→ **DIRECTIVE**
Please return every line in the entries below with the word "розмірі" in it.

→ **DATASET RECORDS**
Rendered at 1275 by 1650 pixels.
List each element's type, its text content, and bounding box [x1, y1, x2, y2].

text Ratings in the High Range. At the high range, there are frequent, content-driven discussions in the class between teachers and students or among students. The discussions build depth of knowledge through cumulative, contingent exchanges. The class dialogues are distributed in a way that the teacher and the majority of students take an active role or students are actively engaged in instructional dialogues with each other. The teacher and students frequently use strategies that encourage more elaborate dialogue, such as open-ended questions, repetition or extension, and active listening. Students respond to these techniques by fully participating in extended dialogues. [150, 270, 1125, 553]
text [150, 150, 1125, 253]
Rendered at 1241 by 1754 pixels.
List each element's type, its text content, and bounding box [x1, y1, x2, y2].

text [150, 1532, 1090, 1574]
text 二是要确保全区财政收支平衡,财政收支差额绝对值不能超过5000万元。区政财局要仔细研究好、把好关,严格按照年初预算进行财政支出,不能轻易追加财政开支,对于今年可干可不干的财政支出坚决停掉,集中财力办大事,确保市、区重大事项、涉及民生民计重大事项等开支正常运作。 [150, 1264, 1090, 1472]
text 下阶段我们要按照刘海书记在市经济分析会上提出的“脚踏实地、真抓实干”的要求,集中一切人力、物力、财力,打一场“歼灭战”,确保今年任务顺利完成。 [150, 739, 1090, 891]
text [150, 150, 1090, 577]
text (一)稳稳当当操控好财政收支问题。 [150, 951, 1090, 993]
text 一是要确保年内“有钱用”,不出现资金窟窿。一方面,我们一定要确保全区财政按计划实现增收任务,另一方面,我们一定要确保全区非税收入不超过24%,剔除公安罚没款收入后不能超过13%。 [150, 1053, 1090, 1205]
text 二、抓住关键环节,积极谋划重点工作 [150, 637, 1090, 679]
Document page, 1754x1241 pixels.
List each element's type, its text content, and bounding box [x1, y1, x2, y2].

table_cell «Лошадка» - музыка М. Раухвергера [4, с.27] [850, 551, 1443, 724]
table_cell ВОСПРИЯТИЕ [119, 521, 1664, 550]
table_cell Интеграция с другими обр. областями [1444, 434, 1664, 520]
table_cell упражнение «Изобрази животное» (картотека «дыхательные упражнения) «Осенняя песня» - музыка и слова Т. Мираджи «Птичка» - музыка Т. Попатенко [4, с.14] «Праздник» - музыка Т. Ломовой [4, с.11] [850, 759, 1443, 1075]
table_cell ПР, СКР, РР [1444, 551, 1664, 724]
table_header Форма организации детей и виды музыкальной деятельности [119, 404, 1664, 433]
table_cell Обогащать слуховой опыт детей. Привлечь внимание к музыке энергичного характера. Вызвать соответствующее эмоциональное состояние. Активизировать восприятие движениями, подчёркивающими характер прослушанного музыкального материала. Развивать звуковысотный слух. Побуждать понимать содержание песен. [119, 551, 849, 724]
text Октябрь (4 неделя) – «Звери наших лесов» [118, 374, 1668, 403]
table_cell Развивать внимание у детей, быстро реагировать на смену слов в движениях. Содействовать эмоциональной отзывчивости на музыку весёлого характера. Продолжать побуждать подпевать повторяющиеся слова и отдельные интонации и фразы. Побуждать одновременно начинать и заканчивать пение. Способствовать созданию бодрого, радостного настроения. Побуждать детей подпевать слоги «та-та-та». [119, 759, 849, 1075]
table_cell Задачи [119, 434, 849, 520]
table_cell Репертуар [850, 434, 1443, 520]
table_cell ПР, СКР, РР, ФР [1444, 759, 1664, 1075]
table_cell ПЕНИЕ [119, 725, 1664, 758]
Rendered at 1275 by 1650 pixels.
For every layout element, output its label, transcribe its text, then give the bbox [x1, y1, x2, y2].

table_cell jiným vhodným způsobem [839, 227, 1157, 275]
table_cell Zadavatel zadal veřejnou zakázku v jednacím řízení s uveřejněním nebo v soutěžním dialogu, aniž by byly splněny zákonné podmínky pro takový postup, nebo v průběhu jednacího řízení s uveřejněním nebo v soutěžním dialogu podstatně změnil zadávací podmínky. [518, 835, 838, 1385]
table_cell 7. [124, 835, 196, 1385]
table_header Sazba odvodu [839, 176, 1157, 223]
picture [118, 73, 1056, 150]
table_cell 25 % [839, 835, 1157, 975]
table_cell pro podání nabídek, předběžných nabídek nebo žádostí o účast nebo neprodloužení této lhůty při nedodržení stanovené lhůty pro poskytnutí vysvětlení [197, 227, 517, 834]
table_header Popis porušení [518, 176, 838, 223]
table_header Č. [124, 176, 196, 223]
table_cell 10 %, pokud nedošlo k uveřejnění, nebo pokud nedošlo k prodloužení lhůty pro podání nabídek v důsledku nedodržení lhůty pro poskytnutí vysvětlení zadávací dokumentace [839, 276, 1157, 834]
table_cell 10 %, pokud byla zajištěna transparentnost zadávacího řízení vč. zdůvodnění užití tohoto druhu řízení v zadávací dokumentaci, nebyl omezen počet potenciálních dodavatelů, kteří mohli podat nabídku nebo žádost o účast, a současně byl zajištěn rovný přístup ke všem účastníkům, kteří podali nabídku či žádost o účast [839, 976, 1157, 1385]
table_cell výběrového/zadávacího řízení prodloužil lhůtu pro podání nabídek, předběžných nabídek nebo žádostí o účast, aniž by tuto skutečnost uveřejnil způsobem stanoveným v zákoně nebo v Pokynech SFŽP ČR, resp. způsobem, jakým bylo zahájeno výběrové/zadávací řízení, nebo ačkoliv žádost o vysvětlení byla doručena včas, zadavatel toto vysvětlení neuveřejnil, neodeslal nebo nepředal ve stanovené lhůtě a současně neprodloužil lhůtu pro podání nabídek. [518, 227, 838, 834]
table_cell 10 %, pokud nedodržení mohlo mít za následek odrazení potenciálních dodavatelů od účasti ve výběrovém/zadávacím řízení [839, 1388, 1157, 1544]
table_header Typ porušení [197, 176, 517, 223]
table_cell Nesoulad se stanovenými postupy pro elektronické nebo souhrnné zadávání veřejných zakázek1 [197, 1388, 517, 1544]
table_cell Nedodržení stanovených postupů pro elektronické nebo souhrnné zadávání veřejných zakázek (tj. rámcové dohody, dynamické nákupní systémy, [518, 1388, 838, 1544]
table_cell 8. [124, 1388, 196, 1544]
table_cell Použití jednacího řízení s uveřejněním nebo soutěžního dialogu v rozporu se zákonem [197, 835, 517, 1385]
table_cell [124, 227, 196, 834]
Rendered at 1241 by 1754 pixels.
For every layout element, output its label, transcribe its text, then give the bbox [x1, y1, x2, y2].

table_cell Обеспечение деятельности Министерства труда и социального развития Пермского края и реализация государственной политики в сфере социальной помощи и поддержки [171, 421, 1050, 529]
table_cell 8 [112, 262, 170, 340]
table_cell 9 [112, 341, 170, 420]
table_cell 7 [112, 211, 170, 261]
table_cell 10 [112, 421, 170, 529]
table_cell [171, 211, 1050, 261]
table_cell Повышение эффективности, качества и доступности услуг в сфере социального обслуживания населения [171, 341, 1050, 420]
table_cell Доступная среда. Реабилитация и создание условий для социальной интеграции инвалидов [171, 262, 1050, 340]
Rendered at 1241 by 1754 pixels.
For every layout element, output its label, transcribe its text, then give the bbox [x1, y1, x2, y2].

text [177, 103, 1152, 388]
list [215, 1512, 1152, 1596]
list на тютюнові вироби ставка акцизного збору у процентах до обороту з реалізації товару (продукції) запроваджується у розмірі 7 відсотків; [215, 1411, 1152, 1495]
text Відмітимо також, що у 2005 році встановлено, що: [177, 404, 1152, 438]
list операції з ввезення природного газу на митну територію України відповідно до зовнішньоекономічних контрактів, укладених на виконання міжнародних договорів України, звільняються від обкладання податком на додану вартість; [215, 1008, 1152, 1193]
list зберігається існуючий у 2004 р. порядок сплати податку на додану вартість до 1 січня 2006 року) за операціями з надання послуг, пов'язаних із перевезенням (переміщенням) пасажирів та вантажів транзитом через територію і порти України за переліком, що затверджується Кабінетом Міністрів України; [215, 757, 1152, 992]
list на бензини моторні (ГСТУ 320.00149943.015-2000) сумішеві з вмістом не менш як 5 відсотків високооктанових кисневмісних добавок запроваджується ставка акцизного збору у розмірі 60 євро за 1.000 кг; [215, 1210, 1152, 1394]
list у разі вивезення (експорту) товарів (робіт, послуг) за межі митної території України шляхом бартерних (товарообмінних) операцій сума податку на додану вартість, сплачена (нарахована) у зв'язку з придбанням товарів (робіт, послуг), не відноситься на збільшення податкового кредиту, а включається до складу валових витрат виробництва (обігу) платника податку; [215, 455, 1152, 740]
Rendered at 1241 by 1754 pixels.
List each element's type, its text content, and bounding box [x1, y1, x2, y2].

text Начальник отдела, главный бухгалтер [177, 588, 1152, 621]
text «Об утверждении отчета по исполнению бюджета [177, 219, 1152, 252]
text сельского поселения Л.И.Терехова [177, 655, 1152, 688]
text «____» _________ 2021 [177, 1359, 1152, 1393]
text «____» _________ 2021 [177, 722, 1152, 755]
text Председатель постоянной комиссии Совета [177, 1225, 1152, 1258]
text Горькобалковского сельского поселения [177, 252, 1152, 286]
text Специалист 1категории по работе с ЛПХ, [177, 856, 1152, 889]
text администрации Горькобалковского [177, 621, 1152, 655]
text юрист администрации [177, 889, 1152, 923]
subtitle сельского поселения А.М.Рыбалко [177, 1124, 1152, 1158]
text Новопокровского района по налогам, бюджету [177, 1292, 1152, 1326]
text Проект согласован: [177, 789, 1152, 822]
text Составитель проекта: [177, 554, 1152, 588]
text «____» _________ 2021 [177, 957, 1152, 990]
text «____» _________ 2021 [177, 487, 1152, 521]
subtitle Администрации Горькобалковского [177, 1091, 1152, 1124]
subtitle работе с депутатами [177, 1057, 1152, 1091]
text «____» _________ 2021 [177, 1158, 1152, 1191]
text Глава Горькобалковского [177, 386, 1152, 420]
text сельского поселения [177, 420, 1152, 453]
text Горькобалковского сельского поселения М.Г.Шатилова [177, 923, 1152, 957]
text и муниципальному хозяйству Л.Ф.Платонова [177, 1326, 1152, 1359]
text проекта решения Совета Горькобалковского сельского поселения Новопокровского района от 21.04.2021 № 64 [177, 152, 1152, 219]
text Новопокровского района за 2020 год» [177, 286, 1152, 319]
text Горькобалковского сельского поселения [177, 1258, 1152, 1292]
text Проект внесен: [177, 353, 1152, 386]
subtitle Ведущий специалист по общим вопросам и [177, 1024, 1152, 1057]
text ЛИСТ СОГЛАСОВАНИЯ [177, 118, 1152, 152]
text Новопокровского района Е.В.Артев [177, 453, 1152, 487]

→ **ANSWER**
list на тютюнові вироби ставка акцизного збору у процентах до обороту з реалізації товару (продукції) запроваджується у розмірі 7 відсотків; [215, 1411, 1152, 1495]
list на бензини моторні (ГСТУ 320.00149943.015-2000) сумішеві з вмістом не менш як 5 відсотків високооктанових кисневмісних добавок запроваджується ставка акцизного збору у розмірі 60 євро за 1.000 кг; [215, 1210, 1152, 1394]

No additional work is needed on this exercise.